Lawrence Weiner: Was es braucht

by Kristin Schmidt

Endlich: Lawrence Weiner im Kunsthaus Bregenz. Die Ausstellung ist eine der konsequentesten und radikalsten in der Geschichte des Hauses: keine galerietauglichen Formate im Treppenhaus, keine Werkbeschriftungen an den Wänden, keine Objekte, Exponate oder Klänge, nur Worte und Raum vom Erdgeschoss bis ins dritte Obergeschoss.

Worte, die dem Raum, dem Haus gewidmet sind, die vom Stein ausgehen und damit das Material ebenso würdigen wie den Bau und das Licht darin: Stellt Lawrence Weiner Peter Zumthor aus? Dominiert Zumthors Architektursprache Weiners Kunst? Das Kräfteverhältnis ist ausgewogen und kippt einzig im Erdgeschoss mit der zusätzlich eingezogenen Wand: Sie verändert den vorhandenen Raum markant und trennt die Arbeit Weiners unnötigerweise vom Kassenbereich ab. Selbst nicht aus Stein trägt die temporäre Wand den ersten Satz: „Built up with stones fallen down from the sky“. Der Weg der Steine führt durch das Haus. „Up“, „Down“ – durch die Stapelung der Geschosse in spiralförmiger Bewegung. Erst hinauf bis in den dritten Stock. Hier sitzen die charakteristischen Weinerschen Lettern schräg auf der Nordwand des Raumes: „The boulders on top rent & split“. Blau über dunklem Gelb, gefasst mit einer kräftigen schwarzen Umrisslinie und wie immer bei Weiner in Englisch und der jeweiligen Landessprache: „Die Brocken obenauf zerrissen und gespalten“. Mit den eleganten Übersetzungen im Kunsthaus Bregenz formen sich nahezu geschlossene Sprachblöcke. Die englische und die deutsche Fassung treffen aufeinander, überlagern sich um einige Zentimeter.
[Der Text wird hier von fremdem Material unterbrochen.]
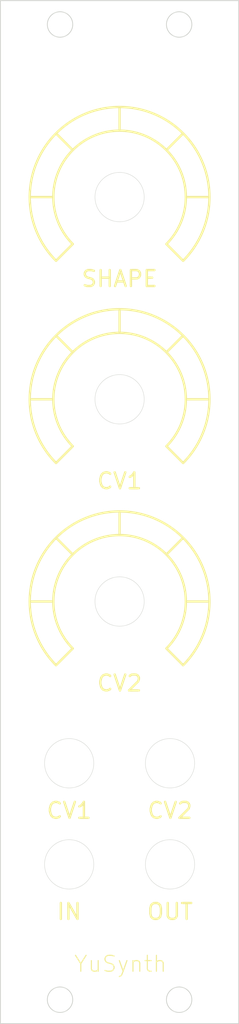
<source format=kicad_pcb>
(kicad_pcb (version 20221018) (generator pcbnew)

  (general
    (thickness 1.6)
  )

  (paper "A4")
  (layers
    (0 "F.Cu" signal)
    (31 "B.Cu" signal)
    (32 "B.Adhes" user "B.Adhesive")
    (33 "F.Adhes" user "F.Adhesive")
    (34 "B.Paste" user)
    (35 "F.Paste" user)
    (36 "B.SilkS" user "B.Silkscreen")
    (37 "F.SilkS" user "F.Silkscreen")
    (38 "B.Mask" user)
    (39 "F.Mask" user)
    (40 "Dwgs.User" user "User.Drawings")
    (41 "Cmts.User" user "User.Comments")
    (42 "Eco1.User" user "User.Eco1")
    (43 "Eco2.User" user "User.Eco2")
    (44 "Edge.Cuts" user)
    (45 "Margin" user)
    (46 "B.CrtYd" user "B.Courtyard")
    (47 "F.CrtYd" user "F.Courtyard")
    (48 "B.Fab" user)
    (49 "F.Fab" user)
    (50 "User.1" user)
    (51 "User.2" user)
    (52 "User.3" user)
    (53 "User.4" user)
    (54 "User.5" user)
    (55 "User.6" user)
    (56 "User.7" user)
    (57 "User.8" user)
    (58 "User.9" user)
  )

  (setup
    (stackup
      (layer "F.SilkS" (type "Top Silk Screen") (color "White"))
      (layer "F.Paste" (type "Top Solder Paste"))
      (layer "F.Mask" (type "Top Solder Mask") (color "Black") (thickness 0.01))
      (layer "F.Cu" (type "copper") (thickness 0.035))
      (layer "dielectric 1" (type "core") (thickness 1.51) (material "FR4") (epsilon_r 4.5) (loss_tangent 0.02))
      (layer "B.Cu" (type "copper") (thickness 0.035))
      (layer "B.Mask" (type "Bottom Solder Mask") (thickness 0.01))
      (layer "B.Paste" (type "Bottom Solder Paste"))
      (layer "B.SilkS" (type "Bottom Silk Screen"))
      (copper_finish "None")
      (dielectric_constraints no)
    )
    (pad_to_mask_clearance 0)
    (pcbplotparams
      (layerselection 0x00010fc_ffffffff)
      (plot_on_all_layers_selection 0x0000000_00000000)
      (disableapertmacros false)
      (usegerberextensions false)
      (usegerberattributes true)
      (usegerberadvancedattributes true)
      (creategerberjobfile true)
      (dashed_line_dash_ratio 12.000000)
      (dashed_line_gap_ratio 3.000000)
      (svgprecision 4)
      (plotframeref false)
      (viasonmask false)
      (mode 1)
      (useauxorigin false)
      (hpglpennumber 1)
      (hpglpenspeed 20)
      (hpglpendiameter 15.000000)
      (dxfpolygonmode true)
      (dxfimperialunits true)
      (dxfusepcbnewfont true)
      (psnegative false)
      (psa4output false)
      (plotreference true)
      (plotvalue true)
      (plotinvisibletext false)
      (sketchpadsonfab false)
      (subtractmaskfromsilk false)
      (outputformat 1)
      (mirror false)
      (drillshape 1)
      (scaleselection 1)
      (outputdirectory "")
    )
  )

  (net 0 "")

  (footprint "1_Jacks:3.5mm_thonkiconn" (layer "F.Cu") (at 6.35 95.8))

  (footprint "1_Jacks:3.5mm_thonkiconn" (layer "F.Cu") (at -6.35 95.8))

  (footprint "1_Knob_Scales:16mm_Knob" (layer "F.Cu") (at 0 75.48))

  (footprint "1_Knob_Scales:16mm_Knob" (layer "F.Cu") (at 0 50.08))

  (footprint "1_Jacks:3.5mm_thonkiconn" (layer "F.Cu") (at -6.35 108.5))

  (footprint "1_Jacks:3.5mm_thonkiconn" (layer "F.Cu") (at 6.35 108.5))

  (footprint "1_Knob_Scales:16mm_Knob" (layer "F.Cu") (at 0 24.68))

  (gr_circle (center 7.5 125.5) (end 9.1 125.5)
    (stroke (width 0.1) (type default)) (fill none) (layer "Edge.Cuts") (tstamp 13f6f72c-26bb-4b8a-96b3-45ea98dee4a4))
  (gr_circle (center -7.5 3) (end -5.9 3)
    (stroke (width 0.1) (type default)) (fill none) (layer "Edge.Cuts") (tstamp 3298fc14-adae-4c3a-8993-06c0c76be25e))
  (gr_circle (center 7.5 3) (end 9.1 3)
    (stroke (width 0.1) (type default)) (fill none) (layer "Edge.Cuts") (tstamp 8670a9e0-49ec-4294-9f6a-cfa77d9e8fc2))
  (gr_circle (center -7.5 125.5) (end -5.9 125.5)
    (stroke (width 0.1) (type default)) (fill none) (layer "Edge.Cuts") (tstamp 8fe9a5b0-fdf4-483b-b367-0dbc37a18276))
  (gr_rect (start -15 0) (end 15 128.5)
    (stroke (width 0.1) (type default)) (fill none) (layer "Edge.Cuts") (tstamp f133871c-0ca4-4cfe-819f-89f60972ffdd))
  (gr_line (start 0 91.6) (end 0 0)
    (stroke (width 0.15) (type default)) (layer "User.1") (tstamp 083a711f-8101-4f40-9d3b-14376d736f52))
  (gr_line (start -14.986 0) (end -14.986 20.32)
    (stroke (width 0.15) (type default)) (layer "User.1") (tstamp 1426626f-7d17-4d67-ba3d-b74f43e48be8))
  (gr_line (start 0 0) (end 0 128.5)
    (stroke (width 0.15) (type default)) (layer "User.1") (tstamp 41216b82-26c9-4a49-91d3-0c8598c42800))
  (gr_line (start -14.986 0) (end -14.986 25.4)
    (stroke (width 0.15) (type default)) (layer "User.1") (tstamp 534d492d-4b44-43ea-9885-2b9e48a736c6))
  (gr_line (start -14.986 0) (end -14.986 22.86)
    (stroke (width 0.15) (type default)) (layer "User.1") (tstamp fe4e1c59-c3ac-4913-affd-3580efccfed7))
  (gr_text "YuSynth" (at -5.842 122.174) (layer "F.SilkS") (tstamp be6e6b62-632e-43da-8c0c-a5f55c6ad336)
    (effects (font (size 2 2) (thickness 0.15)) (justify left bottom))
  )

)

</source>
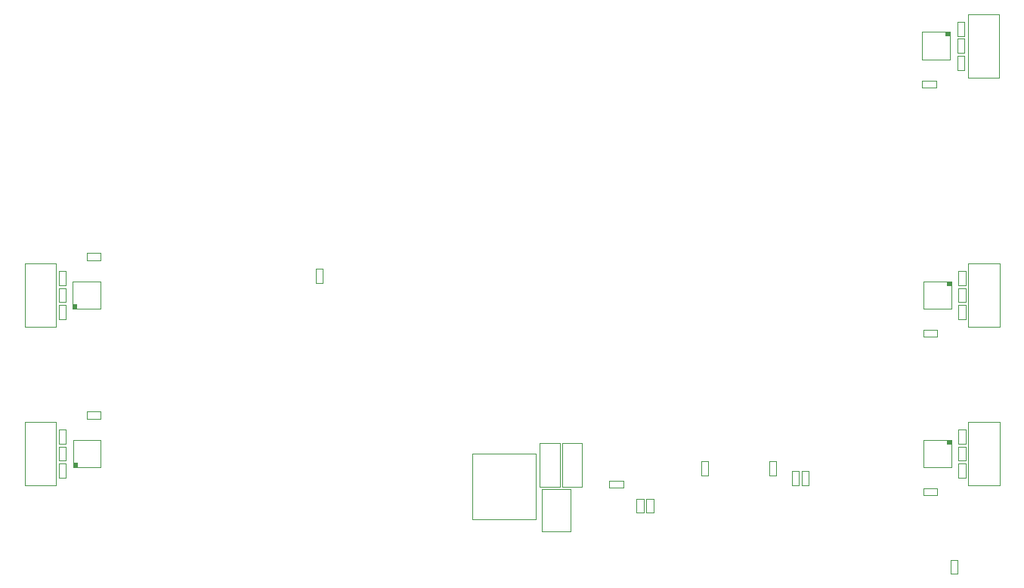
<source format=gbr>
G04 Layer_Color=16711935*
%FSLAX23Y23*%
%MOIN*%
%TF.FileFunction,Other,Mechanical_29*%
%TF.Part,Single*%
G01*
G75*
%TA.AperFunction,NonConductor*%
%ADD50C,0.002*%
%ADD53R,0.020X0.020*%
D50*
X1814Y-685D02*
X1876D01*
X1814Y-654D02*
X1876D01*
Y-685D02*
Y-654D01*
X1814Y-685D02*
Y-654D01*
X1964Y494D02*
Y557D01*
X1996Y494D02*
Y557D01*
X1964Y494D02*
X1996D01*
X1964Y557D02*
X1996D01*
X2011Y740D02*
X2149D01*
X2011Y460D02*
X2149D01*
Y740D01*
X2011Y460D02*
Y740D01*
X1809Y662D02*
X1931D01*
X1809Y540D02*
X1931D01*
Y662D01*
X1809Y540D02*
Y662D01*
X1809Y416D02*
X1871D01*
X1809Y447D02*
X1871D01*
Y416D02*
Y447D01*
X1809Y416D02*
Y447D01*
X1996Y569D02*
Y632D01*
X1964Y569D02*
Y632D01*
X1996D01*
X1964Y569D02*
X1996D01*
X1996Y644D02*
Y707D01*
X1964Y644D02*
Y707D01*
X1996D01*
X1964Y644D02*
X1996D01*
X-866Y-447D02*
X-834D01*
X-866Y-384D02*
X-834D01*
X-866Y-447D02*
Y-384D01*
X-834Y-447D02*
Y-384D01*
X834Y-1297D02*
X866D01*
X834Y-1234D02*
X866D01*
X834Y-1297D02*
Y-1234D01*
X866Y-1297D02*
Y-1234D01*
X1134D02*
X1166D01*
X1134Y-1297D02*
X1166D01*
Y-1234D01*
X1134Y-1297D02*
Y-1234D01*
X1934Y-1731D02*
X1966D01*
X1934Y-1669D02*
X1966D01*
X1934Y-1731D02*
Y-1669D01*
X1966Y-1731D02*
Y-1669D01*
X1278Y-1339D02*
Y-1276D01*
X1309Y-1339D02*
Y-1276D01*
X1278Y-1339D02*
X1309D01*
X1278Y-1276D02*
X1309D01*
X1266Y-1339D02*
Y-1276D01*
X1234Y-1339D02*
Y-1276D01*
X1266D01*
X1234Y-1339D02*
X1266D01*
X-1999Y-1231D02*
Y-1169D01*
X-1968Y-1231D02*
Y-1169D01*
X-1999Y-1231D02*
X-1968D01*
X-1999Y-1169D02*
X-1968D01*
X2000Y-1231D02*
Y-1169D01*
X1969Y-1231D02*
Y-1169D01*
X2000D01*
X1969Y-1231D02*
X2000D01*
Y-531D02*
Y-469D01*
X1969Y-531D02*
Y-469D01*
X2000D01*
X1969Y-531D02*
X2000D01*
X-1876Y-1015D02*
X-1814D01*
X-1876Y-1046D02*
X-1814D01*
X-1876D02*
Y-1015D01*
X-1814Y-1046D02*
Y-1015D01*
X-1876Y-315D02*
X-1814D01*
X-1876Y-346D02*
X-1814D01*
X-1876D02*
Y-315D01*
X-1814Y-346D02*
Y-315D01*
X1814Y-1385D02*
X1876D01*
X1814Y-1354D02*
X1876D01*
Y-1385D02*
Y-1354D01*
X1814Y-1385D02*
Y-1354D01*
X-1936Y-1261D02*
X-1814D01*
X-1936Y-1139D02*
X-1814D01*
X-1936Y-1261D02*
Y-1139D01*
X-1814Y-1261D02*
Y-1139D01*
X-1937Y-561D02*
X-1815D01*
X-1937Y-439D02*
X-1815D01*
X-1937Y-561D02*
Y-439D01*
X-1815Y-561D02*
Y-439D01*
X1815Y-1139D02*
X1937D01*
X1815Y-1261D02*
X1937D01*
Y-1139D01*
X1815Y-1261D02*
Y-1139D01*
Y-439D02*
X1937D01*
X1815Y-561D02*
X1937D01*
Y-439D01*
X1815Y-561D02*
Y-439D01*
X-2149Y-1340D02*
X-2011D01*
X-2149Y-1060D02*
X-2011D01*
X-2149Y-1340D02*
Y-1060D01*
X-2011Y-1340D02*
Y-1060D01*
X-2150Y-640D02*
X-2012D01*
X-2150Y-360D02*
X-2012D01*
X-2150Y-640D02*
Y-360D01*
X-2012Y-640D02*
Y-360D01*
X2012Y-1060D02*
X2150D01*
X2012Y-1340D02*
X2150D01*
Y-1060D01*
X2012Y-1340D02*
Y-1060D01*
Y-360D02*
X2150D01*
X2012Y-640D02*
X2150D01*
Y-360D01*
X2012Y-640D02*
Y-360D01*
X-1968Y-1157D02*
Y-1094D01*
X-1999Y-1157D02*
Y-1094D01*
X-1968D01*
X-1999Y-1157D02*
X-1968D01*
X-1969Y-457D02*
Y-394D01*
X-2000Y-457D02*
Y-394D01*
X-1969D01*
X-2000Y-457D02*
X-1969D01*
X1969Y-1306D02*
Y-1244D01*
X2000Y-1306D02*
Y-1244D01*
X1969Y-1306D02*
X2000D01*
X1969Y-1244D02*
X2000D01*
X1969Y-606D02*
Y-544D01*
X2000Y-606D02*
Y-544D01*
X1969Y-606D02*
X2000D01*
X1969Y-544D02*
X2000D01*
X-2000Y-606D02*
Y-543D01*
X-1969Y-606D02*
Y-543D01*
X-2000Y-606D02*
X-1969D01*
X-2000Y-543D02*
X-1969D01*
X-2000Y-531D02*
Y-469D01*
X-1969Y-531D02*
Y-469D01*
X-2000Y-531D02*
X-1969D01*
X-2000Y-469D02*
X-1969D01*
X-1999Y-1306D02*
Y-1243D01*
X-1968Y-1306D02*
Y-1243D01*
X-1999Y-1306D02*
X-1968D01*
X-1999Y-1243D02*
X-1968D01*
X2000Y-457D02*
Y-394D01*
X1969Y-457D02*
Y-394D01*
X2000D01*
X1969Y-457D02*
X2000D01*
Y-1156D02*
Y-1094D01*
X1969Y-1156D02*
Y-1094D01*
X2000D01*
X1969Y-1156D02*
X2000D01*
X105Y-1490D02*
Y-1200D01*
X-175Y-1490D02*
X105D01*
X-175D02*
Y-1200D01*
X105D01*
X210Y-1346D02*
Y-1153D01*
X123Y-1346D02*
Y-1153D01*
X210D01*
X123Y-1346D02*
X210D01*
X308D02*
Y-1153D01*
X222Y-1346D02*
Y-1153D01*
X308D01*
X222Y-1346D02*
X308D01*
X258Y-1543D02*
Y-1357D01*
X132D02*
X258D01*
X132Y-1543D02*
X258D01*
X132D02*
Y-1357D01*
X549Y-1399D02*
X581D01*
X549Y-1461D02*
X581D01*
Y-1399D01*
X549Y-1461D02*
Y-1399D01*
X593Y-1461D02*
X624D01*
X593Y-1399D02*
X624D01*
X593Y-1461D02*
Y-1399D01*
X624Y-1461D02*
Y-1399D01*
X491Y-1351D02*
Y-1319D01*
X429Y-1351D02*
Y-1319D01*
Y-1351D02*
X491D01*
X429Y-1319D02*
X491D01*
D53*
X1921Y652D02*
D03*
X-1926Y-1251D02*
D03*
X-1927Y-551D02*
D03*
X1928Y-1149D02*
D03*
X1928Y-449D02*
D03*
%TF.MD5,df2d7463afeac64cf6be429dc946eceb*%
M02*

</source>
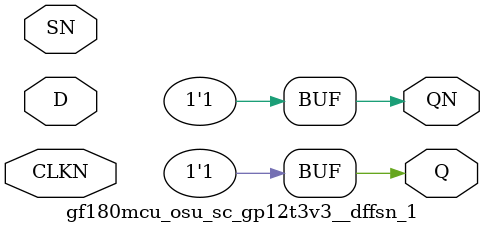
<source format=v>
`timescale 1ns/10ps
`celldefine
module gf180mcu_osu_sc_gp12t3v3__dffsn_1 (Q, QN, D, SN, CLKN);
	output Q, QN;
	input D, SN, CLKN;
	reg notifier;

	// Function
	buf (Q, 1'b1);
	buf (QN, 1'b1);

	// Timing
	specify
		$width (posedge SN &&& CLKN, 0, 0, notifier);
	endspecify
endmodule
`endcelldefine

</source>
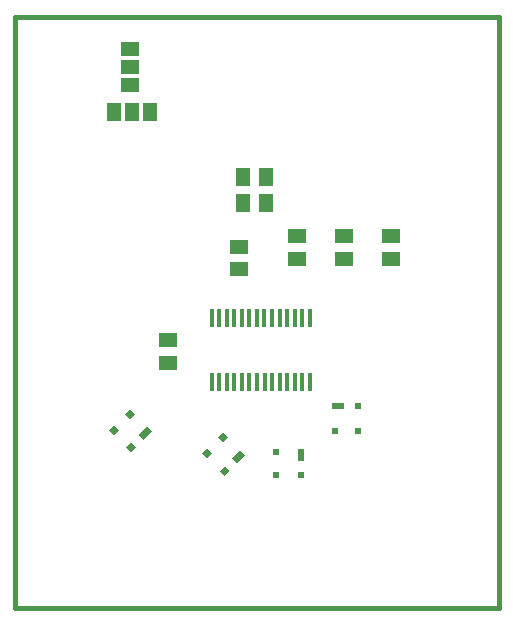
<source format=gbp>
G75*
%MOIN*%
%OFA0B0*%
%FSLAX24Y24*%
%IPPOS*%
%LPD*%
%AMOC8*
5,1,8,0,0,1.08239X$1,22.5*
%
%ADD10C,0.0160*%
%ADD11R,0.0138X0.0591*%
%ADD12R,0.0591X0.0512*%
%ADD13R,0.0512X0.0591*%
%ADD14R,0.0394X0.0236*%
%ADD15R,0.0236X0.0236*%
%ADD16R,0.0236X0.0394*%
%ADD17R,0.0236X0.0236*%
%ADD18R,0.0460X0.0630*%
%ADD19R,0.0630X0.0460*%
D10*
X002254Y004003D02*
X018396Y004003D01*
X018396Y023688D01*
X002254Y023688D01*
X002254Y004003D01*
D11*
X008820Y011524D03*
X009072Y011524D03*
X009324Y011524D03*
X009576Y011524D03*
X009828Y011524D03*
X010080Y011524D03*
X010332Y011524D03*
X010584Y011524D03*
X010836Y011524D03*
X011088Y011524D03*
X011340Y011524D03*
X011592Y011524D03*
X011844Y011524D03*
X012096Y011524D03*
X012096Y013650D03*
X011844Y013650D03*
X011592Y013650D03*
X011340Y013650D03*
X011088Y013650D03*
X010836Y013650D03*
X010576Y013650D03*
X010332Y013650D03*
X010080Y013650D03*
X009828Y013650D03*
X009576Y013650D03*
X009324Y013650D03*
X009072Y013650D03*
X008820Y013650D03*
D12*
X009734Y015282D03*
X009734Y016031D03*
X011663Y016385D03*
X011663Y015637D03*
X013238Y015637D03*
X013238Y016385D03*
X014813Y016385D03*
X014813Y015637D03*
X007372Y012920D03*
X007372Y012172D03*
D13*
X009872Y017507D03*
X009872Y018373D03*
X010620Y018373D03*
X010620Y017507D03*
D14*
X013022Y010716D03*
G36*
X009501Y008983D02*
X009778Y009260D01*
X009945Y009093D01*
X009668Y008816D01*
X009501Y008983D01*
G37*
G36*
X006391Y009770D02*
X006668Y010047D01*
X006835Y009880D01*
X006558Y009603D01*
X006391Y009770D01*
G37*
D15*
X010974Y009180D03*
X010974Y008432D03*
X011801Y008432D03*
X012943Y009889D03*
X013691Y009889D03*
X013691Y010716D03*
D16*
X011801Y009101D03*
D17*
G36*
X009084Y008564D02*
X009250Y008730D01*
X009416Y008564D01*
X009250Y008398D01*
X009084Y008564D01*
G37*
G36*
X008500Y009149D02*
X008666Y009315D01*
X008832Y009149D01*
X008666Y008983D01*
X008500Y009149D01*
G37*
G36*
X009028Y009678D02*
X009194Y009844D01*
X009360Y009678D01*
X009194Y009512D01*
X009028Y009678D01*
G37*
G36*
X005974Y009352D02*
X006140Y009518D01*
X006306Y009352D01*
X006140Y009186D01*
X005974Y009352D01*
G37*
G36*
X005389Y009936D02*
X005555Y010102D01*
X005721Y009936D01*
X005555Y009770D01*
X005389Y009936D01*
G37*
G36*
X005918Y010465D02*
X006084Y010631D01*
X006250Y010465D01*
X006084Y010299D01*
X005918Y010465D01*
G37*
D18*
X006151Y020538D03*
X005551Y020538D03*
X006751Y020538D03*
D19*
X006112Y021434D03*
X006112Y022034D03*
X006112Y022634D03*
M02*

</source>
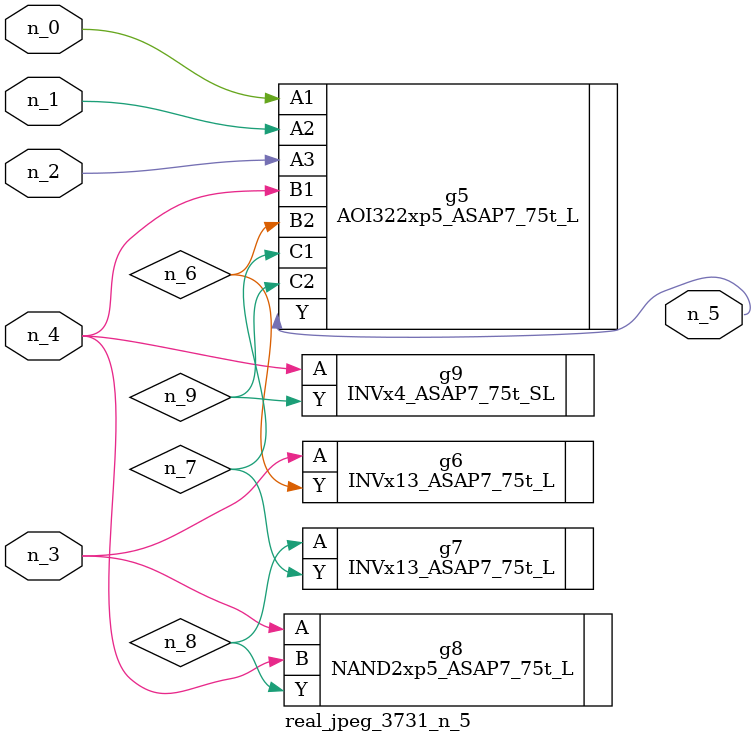
<source format=v>
module real_jpeg_3731_n_5 (n_4, n_0, n_1, n_2, n_3, n_5);

input n_4;
input n_0;
input n_1;
input n_2;
input n_3;

output n_5;

wire n_8;
wire n_6;
wire n_7;
wire n_9;

AOI322xp5_ASAP7_75t_L g5 ( 
.A1(n_0),
.A2(n_1),
.A3(n_2),
.B1(n_4),
.B2(n_6),
.C1(n_7),
.C2(n_9),
.Y(n_5)
);

INVx13_ASAP7_75t_L g6 ( 
.A(n_3),
.Y(n_6)
);

NAND2xp5_ASAP7_75t_L g8 ( 
.A(n_3),
.B(n_4),
.Y(n_8)
);

INVx4_ASAP7_75t_SL g9 ( 
.A(n_4),
.Y(n_9)
);

INVx13_ASAP7_75t_L g7 ( 
.A(n_8),
.Y(n_7)
);


endmodule
</source>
Die Interferenzflächen sind hellgelb. In diesen Flächen lösen sich Wörter und Bedeutung voneinander, Form und Gestaltung gewinnen an Gewicht. Noch stärker wirken diese Überschneidungen im zweiten Geschoss. Hier sind die Buchstaben grösser und horizontal gesetzt. Die formale Klarheit ist die elementare ästhetische Basis des Werkes. „Drawn out from a stone“: „Aus einem Stein heraus“ spiegelt sich im fugenlosen, hellgrauen Terrazzoboden vor der westlichen Wand. Der Lichteinfall ist ein anderer als im Stockwerk darüber. Wie kaum zuvor ist mit der Ausstellung die Umgebung des Hauses zu spüren, der See vor dem Haus, die Berge im Rücken, die Lichtführung Zumthors. Doch bei aller Sensibilität für die Architektur entfaltet sich das Werk Weiners unabhängig vom konkreten Raum und weit über diesen hinaus. Sätze wie „Manifest pressure leading to the release of whatsoever piezo can be found“, übersetzt mit „Innewohnender Druck befreit jegliches piezo so vorhanden“, sprengen die Dimension materieller, räumlicher Grenzen.